Pseudocolus fusiformis, Clathrus bicolumnatus, and Clathrus ruber have similarities to Clathrus columnatus. The lattice stinkhorn, C. ruber, has a larger, more globular, lattice-like receptacle. The "stinky squid", P. fusiformis, has arms that are attached at the bases, and free at the top. It grows on rotting logs and chip-mulched soil, in contrast to C. columnatus, which grows on sandy soil. C. bicolumnatus has a smaller stature (up to 9 cm tall), and only has two columns. Laternea dringii is also much smaller.

==Habitat and distribution==

Like all Phallaceae species, C. columnatus is saprobic, and uses extracellular digestion to acquire nutrients from dead and decaying organic matter, like wood. As a consequence of its predilection for dead wood, the fungus is often associated with disturbed habitats. It can often be found growing in and around gardens and residences where areas of cultivation or landscaping have resulted in accumulations of mulch, wood chips or other cellulose-rich materials. The mycelial cords can be traced to buried roots, stumps, and other woody material. The species grows in sandy soil, near woody debris, in lawns, gardens, and cultivated soil. Fruit bodies appear singly, or scattered, and can arise in the summer, autumn, and early winter, especially after wet weather.

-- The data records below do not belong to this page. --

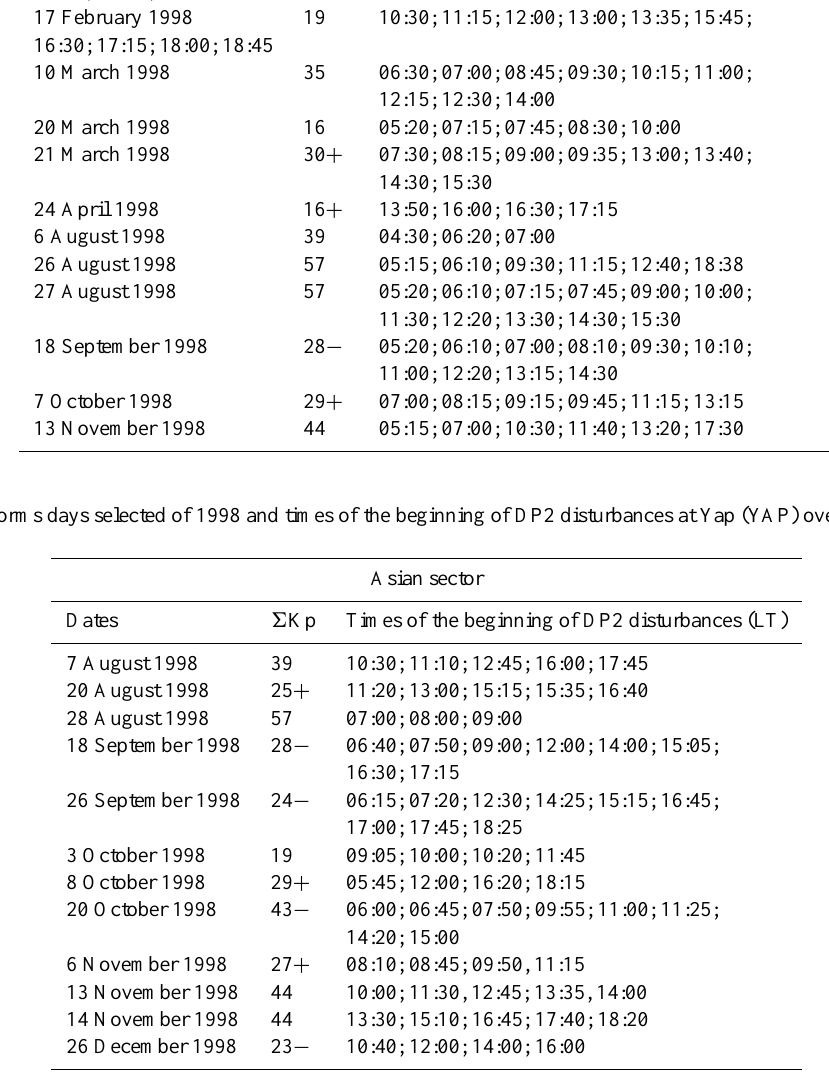
Table 3b. Magnetic storms days selected of 1998 and times of the beginning of DP2 disturbances at Huancayo (HUA) over American sector. American sector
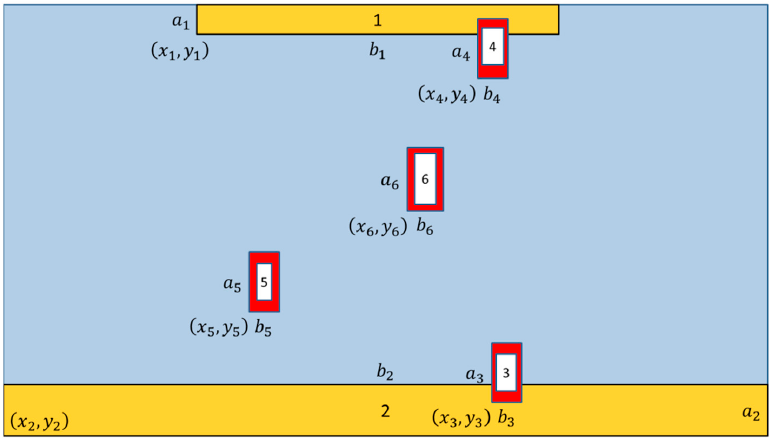
Figure 7. Region of interest.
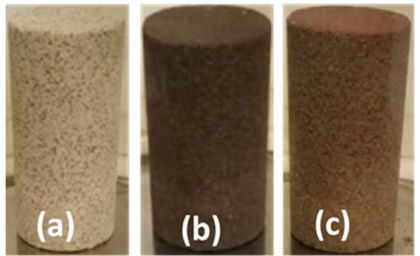
Figure 1. Berea sandstone samples ( a ) dry sample, ( b ) sample saturated with crude oil and ( c ) sample saturated with crude oil and magnetite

The fungus has been collected in Oceania (including New Zealand and New Guinea), Africa, China, and North and South America. In China, it is found in Jiangsu, Fujian, and Guangdong. The North American distribution extends north to New York and south to Mexico as well as Costa Rica; it is also in Hawaii. The fungus is less common in the southeastern and southern United States. It is thought to have been introduced to North America, as it typically appear in landscaped areas or other locations where exotic plants have been established.

Australian mycologist Tom May points out that a reported distribution in Australia is "presumably erroneous", being based on only a single collection in 1948.

==Ecology==
Like other member of the family Phallaceae, the mature fungus attracts insects with its smell to help disperse its spores. Psilopyga fasciata, a stinkhorn beetle of the sap beetle family, has been recorded feeding on the gleba of Mexican specimens.

==Toxicity==
The words of William Gilson Farlow, published in 1890, serve as a warning to those who might be inclined to consume Clathrus columnatus: "The odor of fully grown specimens of the order Phalloidea is so repulsive that the question as to their poisonous character when eaten by men has often been the subject of experiment." Farlow described two cases of poisoning, one involving a young girl "who ate a small piece of the fungus, and was seized with violent convulsions followed by loss of speech and a deep sleep lasting 52 hours"; the other case involved hogs that ate the fungus found in patches in oak woods, and died 12–15 hours later.

== Uses ==
Despite the early report of poisoning, Orson K. Miller, Jr. considers the egg's taste mild and lists the species as edible.